Patrick Lapeyre est un écrivain rare, qui a fait de la lenteur un principe – sept romans publiés en 26 ans chez le même éditeur POL et six ans à attendre entre la parution de L’homme-soeur, prix Initiales et prix Inter 2004 et celle, aujourd’hui, de La vie est brève et le désir sans fin…
De lui, on sait peu de choses, une date de naissance, une profession. De là à le comparer à ses personnages, il n’y a qu’un pas.
Des êtres plutôt solitaires (des hommes-seuls) qui chercheraient à s’effacer, plus pour fuir le monde que pour s’y conformer. Car bien souvent la réalité contrarie les combinaisons amoureuses, impossibles, dans lesquelles ils sont pris. Les histoires de Lapeyre sont en effet des défis à la symétrie. Il ne peut y avoir d’adéquation simple entre deux personnages, si miroir il y a, il est trouble, concave, convexe… Un homme ne peut éprouver de désir que pour sa soeur (L’Homme-soeur), une femme dont le corps obèse la dépasse, se perd dans des relations réelles ou imaginaires (Sissy c’est moi), et on ne peut mentionner toutes les variations à trois, avec des personnages victimes de polygamies « mentales », « caractérielles », un chauffeur de taxi saisi d’amour pour un couple (Welcome to Paris), l’entité Samy et Ludo qui tente l’éducation sexuelle avec une jeune fille (Ludo et compagnie)…
Et l’art de Lapeyre est de mener ses personnages jusqu’au bout de leur étrangeté. Il est donc inévitablement question d’échecs.
Pour autant cette inadéquation, cette inadaptation ne se crient pas. Si la douleur se diffuse, c’est murmurée, dans un humour éthique, cinglant. Patrick Lapeyre partage avec Jean Echenoz le refus de l’effusion, du bruit, du spectaculaire- une narration toujours extérieure et le goût de la phrase contenue, de courtes expositions que viennent toujours bousculer, déséquilibrer des sentences ironiques.

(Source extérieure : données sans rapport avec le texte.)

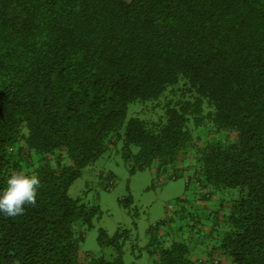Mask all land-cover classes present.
<instances>
[{"label":"trees","instance_id":"trees-1","mask_svg":"<svg viewBox=\"0 0 264 264\" xmlns=\"http://www.w3.org/2000/svg\"><path fill=\"white\" fill-rule=\"evenodd\" d=\"M118 144L131 173L186 174L196 196L139 264H264V0H0V190L42 183L0 214V264H127L129 228L80 251L101 210L68 193Z\"/></svg>","mask_w":264,"mask_h":264},{"label":"rangeland","instance_id":"rangeland-1","mask_svg":"<svg viewBox=\"0 0 264 264\" xmlns=\"http://www.w3.org/2000/svg\"><path fill=\"white\" fill-rule=\"evenodd\" d=\"M171 172L168 170L158 175L154 167H148L131 173L119 144L108 148L93 164L84 168L68 193L73 198L80 196L98 204L101 212L92 218V226L84 233L80 251L85 254L103 250L109 255L111 247L101 249L98 244V229L104 228L109 235H113L121 226L132 230L133 241L139 246L138 250L132 252L134 243L130 240L126 242L125 262L142 263L146 256L143 246L148 242V228L168 214H173L179 208L178 204L181 205V198L192 200L196 197L188 189L186 174L172 177ZM127 196L132 201L125 207L122 199ZM214 255L220 258V251ZM201 258L205 260L207 257ZM215 264H219V261Z\"/></svg>","mask_w":264,"mask_h":264},{"label":"clouds","instance_id":"clouds-1","mask_svg":"<svg viewBox=\"0 0 264 264\" xmlns=\"http://www.w3.org/2000/svg\"><path fill=\"white\" fill-rule=\"evenodd\" d=\"M40 188L41 179L34 170L12 171L0 190V214L9 218L24 214L26 205L35 206Z\"/></svg>","mask_w":264,"mask_h":264}]
</instances>
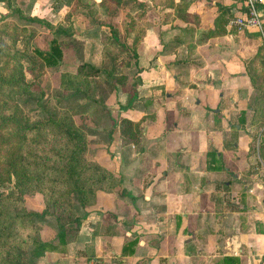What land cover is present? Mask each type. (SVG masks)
<instances>
[{
  "label": "crops",
  "instance_id": "obj_1",
  "mask_svg": "<svg viewBox=\"0 0 264 264\" xmlns=\"http://www.w3.org/2000/svg\"><path fill=\"white\" fill-rule=\"evenodd\" d=\"M107 1L82 0L76 8L85 12L89 4L97 12L100 24L90 19L92 51L86 56L95 66L104 61L98 29L147 30L139 51L144 70L134 90L137 99L126 110L112 109L111 152L93 155L121 179V186L112 193L97 192L80 224L69 227L66 244H59L55 230L42 236L54 248L36 264H259L264 254V172L254 152H224L232 134L223 111L213 108L227 98L220 93L224 79L241 71L230 61L229 47L236 40L230 34L205 36L218 27V17L241 11L240 0H122L111 15L102 4ZM178 26L190 31L184 39L195 31L191 51L173 42L176 32L162 43L158 39L160 28ZM203 75L217 77L219 88L198 86L192 94L181 84ZM120 94L121 104L129 103L126 92ZM115 100L113 92L111 108ZM150 101L156 117L141 125L142 149L124 144L119 119L137 123L150 113L145 109ZM218 143L223 152H211Z\"/></svg>",
  "mask_w": 264,
  "mask_h": 264
},
{
  "label": "rangeland",
  "instance_id": "obj_2",
  "mask_svg": "<svg viewBox=\"0 0 264 264\" xmlns=\"http://www.w3.org/2000/svg\"><path fill=\"white\" fill-rule=\"evenodd\" d=\"M65 1L0 0V47L14 46L15 49L20 52L24 51L31 58L36 56L33 48L40 51H49L51 42L53 41L63 49V61L61 64L50 67L42 60L37 63L35 68L37 78H34L30 74V63L23 61L25 68L24 76L29 85V88L26 89L31 96L16 95L13 97L11 103L18 105L29 120L34 122L48 120L52 117L58 118L62 112H68L73 122L86 135L88 142L87 159L106 168L93 155L94 152H111L109 149V139L112 132L110 123L114 119L109 117V113L112 109L114 111L126 110L136 101L134 90L142 82L140 73L144 70V67L141 66L139 61V51L147 30L143 27L139 29L121 30L118 27L116 29V38L105 40L102 37L101 29H98L100 31L104 61L100 67H97L86 58L87 54L92 51L90 49L93 40V31H90L91 28L89 27L90 14L88 11H76L77 6L80 5L82 0ZM133 4L136 5L135 3ZM62 8H67L68 11L66 13L60 11ZM180 8L181 6L179 5L176 7L177 17L182 16ZM16 9L19 11H16ZM34 17L41 18L51 28L62 29V31L54 33L49 31L46 26L27 21ZM167 18L168 16L165 14L166 21ZM229 27L231 28L230 30H227L225 27L223 29H218L217 27L215 29H209L205 35L208 38H214L230 34L232 39L236 40L234 48L229 47L230 61L238 63L241 67L238 75H231L224 79L225 87L221 89L220 93L225 94L227 98L218 101V103L216 102L213 108L223 111L221 117L227 121L228 124L226 126L229 129V134H232V138L227 140L226 143L224 142V152H254L256 154L255 158L256 156L258 158V166L264 172V154L261 155L264 149V125H260L258 122L255 123L253 109L249 107L254 95V89L252 77L247 69V65L252 60L255 62V65H252V69L256 72L258 71V73L260 69L262 70V65L257 58L261 52L264 60V51H262V48L264 49V37L255 31L239 30L231 25ZM5 29L11 35L13 34V30L17 29L25 33L31 32L33 36L29 44H25L22 38L24 37L23 35L20 38L18 37L13 45L9 37L3 34ZM221 30L224 32L220 33ZM169 32H176L171 39L178 47L183 45L186 50L191 51L195 38V34H193L195 33L194 30L191 32L189 39H184L182 37L183 33L186 32L188 34L190 32L189 29L179 26L176 29L171 28L167 30L160 28L157 33L161 43L164 37L168 36L167 34ZM115 52L117 53L115 54ZM0 60V71H3L4 58ZM18 62L17 56L10 58L11 69H9V72L15 75L20 73L18 69L14 68ZM184 62L183 60L176 61V63ZM82 64L100 68L102 72L94 74L91 68L88 67L83 71V73L88 75H82L80 72V66ZM192 79V82L184 81L181 83L192 94L195 93L194 91L197 90L198 86H202V88L210 85H214L216 88L219 86L217 77L203 75L199 79ZM71 80L73 84H71ZM208 80H210V84H208ZM171 82H174L173 78H171ZM19 89L23 90L20 86H14L16 92ZM232 90H235V92L233 91L231 93ZM5 92L0 91L1 103L5 102ZM113 92L116 95V104L114 108H111L108 100ZM120 92H126V98L129 100V103L125 105L121 104L118 100L121 95ZM231 98L236 100L233 105L230 102ZM151 107L152 101H150L145 109H151ZM149 111L150 113L146 114L137 122L142 140L144 135L141 125L147 120H154L156 117V111L152 109ZM210 111H213V109L211 108ZM242 112L245 113V121L243 123L240 122ZM217 114H220V112H217ZM211 117L214 118L212 114ZM122 119L124 118H120L117 123L118 132H120ZM234 125H239V128L235 130ZM219 144L212 151L223 152L220 150L222 147ZM141 146L142 143L137 148L142 149ZM15 191L11 185L8 187L0 186V195L4 193H15ZM24 201L27 210L31 213L39 212L46 205L44 195L39 192L26 194ZM88 207L90 205L83 207L77 201L76 197L73 198V208L79 217ZM33 221L41 240L42 236H46L52 230L58 232V224L54 216H46L41 219L33 218Z\"/></svg>",
  "mask_w": 264,
  "mask_h": 264
},
{
  "label": "trees",
  "instance_id": "obj_3",
  "mask_svg": "<svg viewBox=\"0 0 264 264\" xmlns=\"http://www.w3.org/2000/svg\"><path fill=\"white\" fill-rule=\"evenodd\" d=\"M111 2L116 7L111 6ZM121 3L122 0H108L102 4L111 15L116 13ZM86 6L93 22L99 23L96 10L89 4ZM232 18V15L218 17L217 28L223 29ZM27 21L46 26L54 33L62 31L51 28L38 17ZM129 29L132 27L126 28ZM3 34L9 37L13 45L23 35L25 44H29L33 36L31 32L25 33L17 29L13 30L12 35L5 29ZM102 35L105 40L114 39L117 36L116 28L109 26V32L102 30ZM33 51L36 56L31 58L14 46L0 47V59L4 58V68L0 71V91H6L7 99L0 102V186L11 185L16 190L15 193L0 195V264H36L35 259L54 248L51 243L40 239L33 218L54 216L58 224L59 244H66L69 227L81 222L73 208V198L76 197L83 207L92 206L96 202L98 191L112 193L121 186V179L117 175L87 159L86 135L73 122L68 112H62L58 118L34 122L29 120L18 105L11 103L16 95L31 96L26 89L29 85L24 76L23 61L30 63V74L34 78H37L35 68L40 60L50 67L63 61V49L54 41L51 42L49 51L35 48ZM12 56H17L19 60L14 67L20 72L17 75L9 72ZM257 60L262 65L259 73L252 69L255 62L251 60L247 65L254 89L249 107L253 109L255 123L264 125V60L261 52ZM88 67L94 74L102 72L100 68L82 64V75H88L83 73ZM14 86H20L23 90L16 92ZM244 115L242 112L241 123L245 121ZM120 135L126 145L138 147L142 143L139 124L131 120H121ZM263 154L264 149L261 152ZM222 168L223 165L216 166L218 170ZM33 192L42 193L46 203L45 208L36 213L29 212L24 201V196Z\"/></svg>",
  "mask_w": 264,
  "mask_h": 264
},
{
  "label": "built area",
  "instance_id": "obj_4",
  "mask_svg": "<svg viewBox=\"0 0 264 264\" xmlns=\"http://www.w3.org/2000/svg\"><path fill=\"white\" fill-rule=\"evenodd\" d=\"M240 6L241 11L231 19L229 24L239 30L255 31L264 37L262 17L264 0H240ZM259 264H264V254Z\"/></svg>",
  "mask_w": 264,
  "mask_h": 264
}]
</instances>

L’économie des mots va avec la brieveté des scènes. Dans un montage tout cinématographique (« sur l’image suivante », « quelques images plus loin »), l’histoire avance, serrée, par successions de courtes séquences, dans lesquelles on ne dépeindra pas des champs de batailles, mais comment dans des gestes infimes, peut-être d’une grande banalité, se jouent des moments décisifs.
Mais l’humour, c’est aussi tous ces personnages secondaires. Un peu comme chez Tati, le personnage principal, lunaire, est entouré de seconds rôles, typés, et tout aussi fous. Pensons aux collègues de Cooper, dans L’Homme-soeur, ou au salon Verdurin dans Welcome to Paris. Le drame de l’amour s’inscrit alors dans une comédie absurde plus large.
L’ivresse qui nous gagne à la lecture nous ferait presque oublier la tragédie qui avance inexorablement. Mais quand la musique de ces petits bals magiques s’arrête, on ne voit plus qu’un trou, béant. Et médusés, nous restons tout aussi seuls.